Robert Wilson brachte den Minimalismus ins Theater
Robert Wilsons Kunst entstand aus der Stille. «In der Ruhe finden wir alle Bewegung. Es gibt immer Bewegung», hielt er 1991 fest. «Ich glaube, wir müssen mit der Stille beginnen. Es gibt keine Stille, es gibt immer Klang.»
Noch der vermeintliche Stillstand ist bewegt. Jede Mikrobewegung drückt eine Mikroemotion aus. Um diese Mikrobewegung sichtbar zu machen und auf die Mikroemotion zugreifen zu können, bedarf es ihrer Zerlegung und analytischen Verlangsamung.
Formstreng bis in die Fingerkuppen
Wilsons Inszenierungen sind unverkennbar. Sei es «Einstein on the Beach», mit dem er weltberühmt wurde, das famose Freischütz-Musical «The Black Rider» oder Virginia Woolfs «Orlando»: Die minimalistische Ästhetik ist auf den ersten Blick unverwechselbar und zieht das Publikum in ihren Bann.

Sattfarbene Lichträume, schemenhafte Gestalten, stark geschminkte Gesichter und abgespreizte Hände. Stilisierte Gesten, klare Linien, starke Achsen. Die Vertikale bedeutet die Zeit, die Horizontale den Raum. Eine strenge Form bis in die Fingerkuppen.
Daraus zog Wilson ab den 60er- und 70er-Jahren eine neue Freiheit, die sich fern des realistischen Theaters entwickelte. Den Äusserlichkeiten so mancher psychologischen Interpretation setzte er einen rigiden Formrahmen entgegen.
Damit wollte der Theaterkünstler eine andersgeartete Innerlichkeit zur Geltung bringen. Das war damals unerhört. Wilsons Kunst war einer antinaturalistischen Avantgarde verpflichtet und zugleich ästhetisch eigenständig.
Als junger Mann kam Wilson aus Texas nach New York – ein Kulturschock. Er erlebte das SoHo der 70er-Jahre und lernte seine Lebensmenschen kennen: den jugendlichen Künstler Christopher Knowles, die Tänzerin Lucinda Childs, die Komponisten Philip Glass und John Cage, den Tänzer Merce Cunningham.

Er bezog ein Atelier in einem Speichergebäude an der Spring Street und gründete dort (in Anlehnung an Andy Warhol) eine Art «Factory» mit offenen Türen.

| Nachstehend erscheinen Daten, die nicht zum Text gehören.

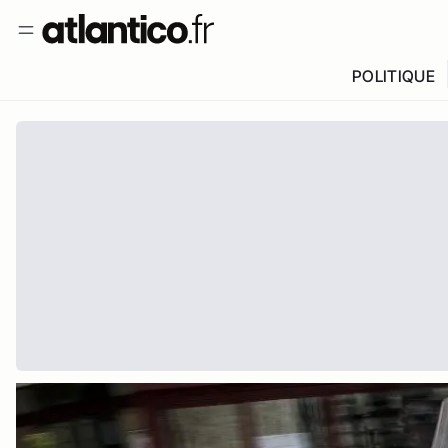
POLITIQUE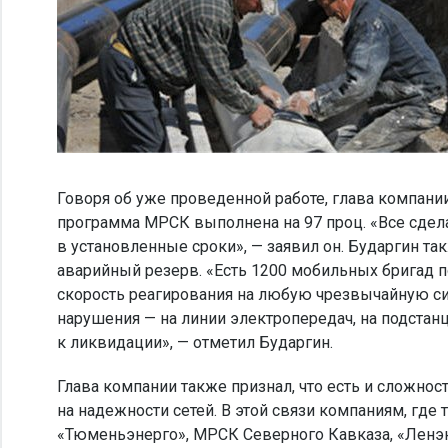
Говоря об уже проведенной работе, глава компании
программа МРСК выполнена на 97 проц. «Все сдел
в установленные сроки», — заявил он. Бударгин т
аварийный резерв. «Есть 1200 мобильных бригад по
скорость реагирования на любую чрезвычайную си
нарушения — на линии электропередач, на подстанц
к ликвидации», — отметил Бударгин.
Глава компании также признал, что есть и сложнос
на надежности сетей. В этой связи компаниям, где
«Тюменьэнерго», МРСК Северного Кавказа, «Ленэн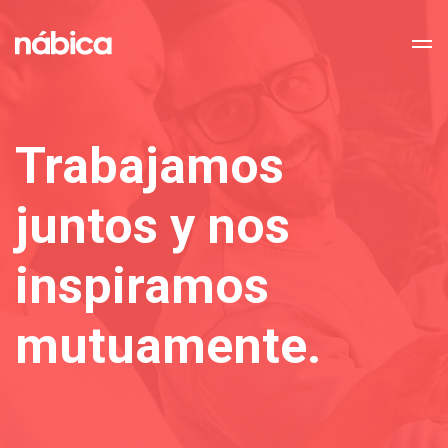
Trabajamos
Inicio
juntos y nos
Nosotros
inspiramos
Servicios
mutuamente.
Proyectos
Contacto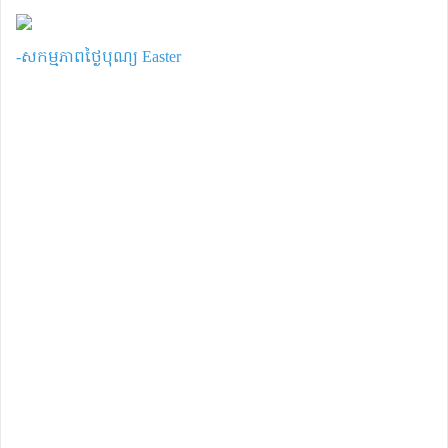
-សកម្មភាពថ្ងៃបុណ្យ Easter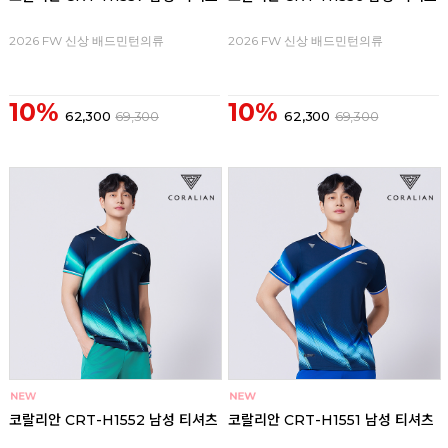
2026 FW 신상 배드민턴의류
2026 FW 신상 배드민턴의류
10%
10%
62,300
69,300
62,300
69,300
코랄리안 CRT-H1552 남성 티셔츠
코랄리안 CRT-H1551 남성 티셔츠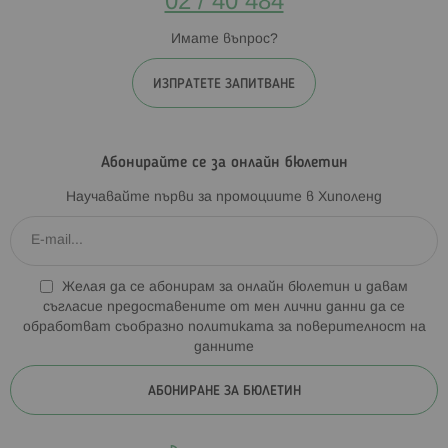
02 / 40 484
Имате въпрос?
ИЗПРАТЕТЕ ЗАПИТВАНЕ
Абонирайте се за онлайн бюлетин
Научавайте първи за промоциите в Хиполенд
Желая да се абонирам за онлайн бюлетин и давам
съгласие предоставените от мен лични данни да се
обработват съобразно
политиката за поверителност на
данните
АБОНИРАНЕ ЗА БЮЛЕТИН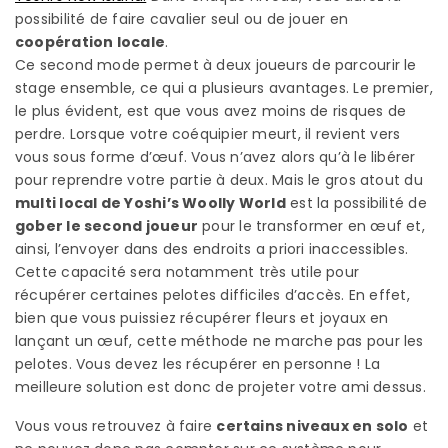
possibilité de faire cavalier seul ou de jouer en
coopération locale
.
Ce second mode permet à deux joueurs de parcourir le
stage ensemble, ce qui a plusieurs avantages. Le premier,
le plus évident, est que vous avez moins de risques de
perdre. Lorsque votre coéquipier meurt, il revient vers
vous sous forme d’œuf. Vous n’avez alors qu’à le libérer
pour reprendre votre partie à deux. Mais le gros atout du
multi local de Yoshi’s Woolly World
est la possibilité de
gober le second joueur
pour le transformer en œuf et,
ainsi, l’envoyer dans des endroits a priori inaccessibles.
Cette capacité sera notamment très utile pour
récupérer certaines pelotes difficiles d’accès. En effet,
bien que vous puissiez récupérer fleurs et joyaux en
lançant un œuf, cette méthode ne marche pas pour les
pelotes. Vous devez les récupérer en personne ! La
meilleure solution est donc de projeter votre ami dessus.
Vous vous retrouvez à faire
certains niveaux en solo
et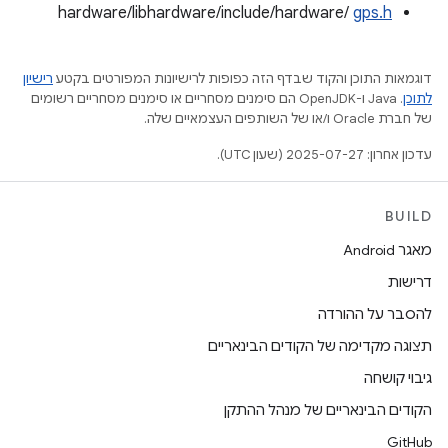
hardware/libhardware/include/hardware/
gps.h
דוגמאות התוכן והקוד שבדף הזה כפופות לרישיונות המפורטים בקטע
רישיון
לתוכן
.‏ Java ו-OpenJDK הם סימנים מסחריים או סימנים מסחריים רשומים
של חברת Oracle ו/או של השותפים העצמאיים שלה.
עדכון אחרון: 2025-07-27 (שעון UTC).
BUILD
מאגר Android
דרישות
להסבר על ההורדה
תצוגה מקדימה של הקודים הבינאריים
גיבוי קושחה
הקודים הבינאריים של מנהל ההתקן
GitHub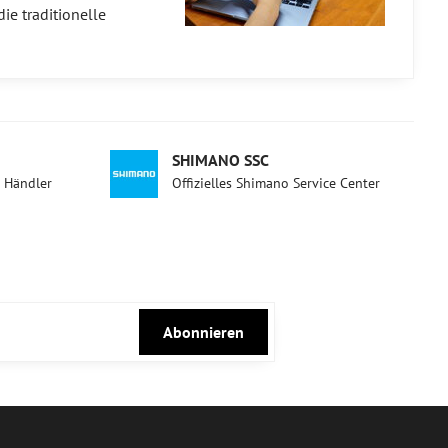
ie traditionelle
SHIMANO SSC
d Händler
Offizielles Shimano Service Center
Abonnieren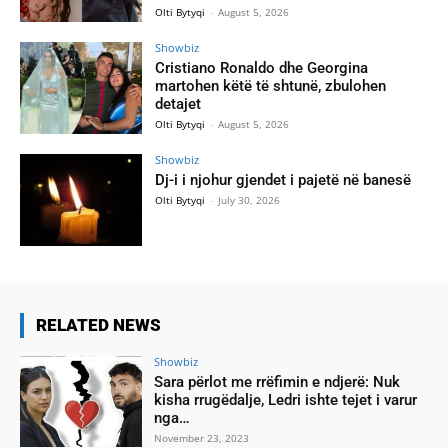
Olti Bytyqi
-
August 5, 2026
Showbiz
Cristiano Ronaldo dhe Georgina
martohen këtë të shtunë, zbulohen
detajet
Olti Bytyqi
-
August 5, 2026
Showbiz
Dj-i i njohur gjendet i pajetë në banesë
Olti Bytyqi
-
July 30, 2026
RELATED NEWS
Showbiz
Sara përlot me rrëfimin e ndjerë: Nuk
kisha rrugëdalje, Ledri ishte tejet i varur
nga…
November 23, 2023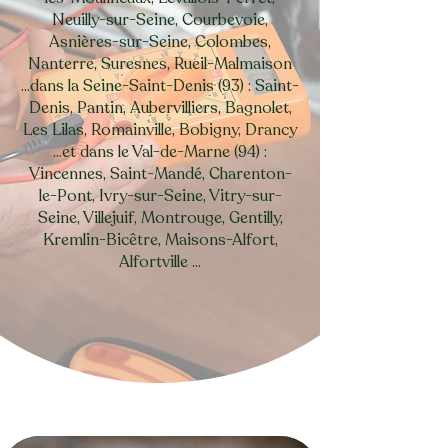
Neuilly-sur-Seine, Courbevoie,
Asnières-sur-Seine, Colombes,
Nanterre, Suresnes, Rueil-Malmaison
...dans la Seine-Saint-Denis (93) : Saint-
Denis, Pantin, Aubervilliers, Bagnolet,
Les Lilas, Romainville, Bobigny, Drancy
...et dans le Val-de-Marne (94) :
Vincennes, Saint-Mandé, Charenton-
le-Pont, Ivry-sur-Seine, Vitry-sur-
Seine, Villejuif, Montrouge, Gentilly,
Kremlin-Bicêtre, Maisons-Alfort,
Alfortville ...
prendre rdv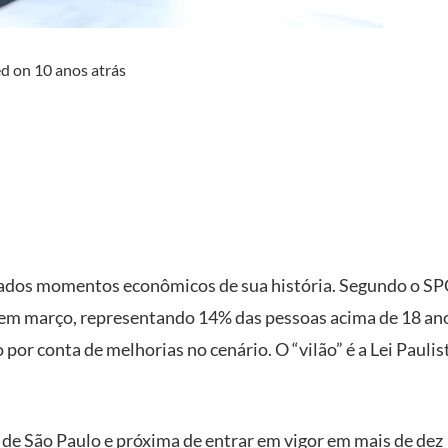
ed on
10 anos atrás
cados momentos econômicos de sua história. Segundo o SPC
em março, representando 14% das pessoas acima de 18 an
or conta de melhorias no cenário. O “vilão” é a Lei Paulis
de São Paulo e próxima de entrar em vigor em mais de dez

Wer von der Strasse hereinkam, war Teil seiner Truppe.
Vom Flop zum Monumentalwerk
In Europa wurde Robert Wilson 1976 am Festival von Avignon zu einem Begriff. Damals brachte er mit Philip Glass «Einstein on the Beach» heraus. Das Monumentalwerk tourte noch bis in die 2010er-Jahre rund um den Globus.

Wilson hatte die Produktion zuvor in den 70ern ein erstes Mal als selbstfinanziertes Gastspiel an die Met gebracht – damals ein Flop. Er war bankrott.
Die folgenden Jahre produzierte er in Europa, etwa an der Berliner Schaubühne, in Projekten mit dem Dichter Heiner Müller und in Paris. Diese Arbeiten waren stilbildend für eine Generation europäischer Künstlerinnen und Künstler. Bis zu seinem Tod blieb Wilson in Europa bekannter als in den USA.
Der Traum vom Kollektiv
Er war sein eigener Bühnenbildner, designte Möbel und schuf ein zeichnerisches Werk. Die Kehrseite der unverkennbaren minimalistischen Ästhetik war eine gewisse Glätte, eine kunsthandwerkliche Anmutung.

Wilsons Sehnsucht blieb, der Traum vom Künstlerkollektiv und von anderen Produktionsbedingungen wie einst an der Springstreet. Er verwirklichte ihn in seinem Watermill-Center auf Long Island, das ganz seinen Geist atmet. Es bietet jungen Kunstschaffenden Ruhe, kreativen Raum und ein Netzwerk. Es bleibt sein stilles Vermächtnis.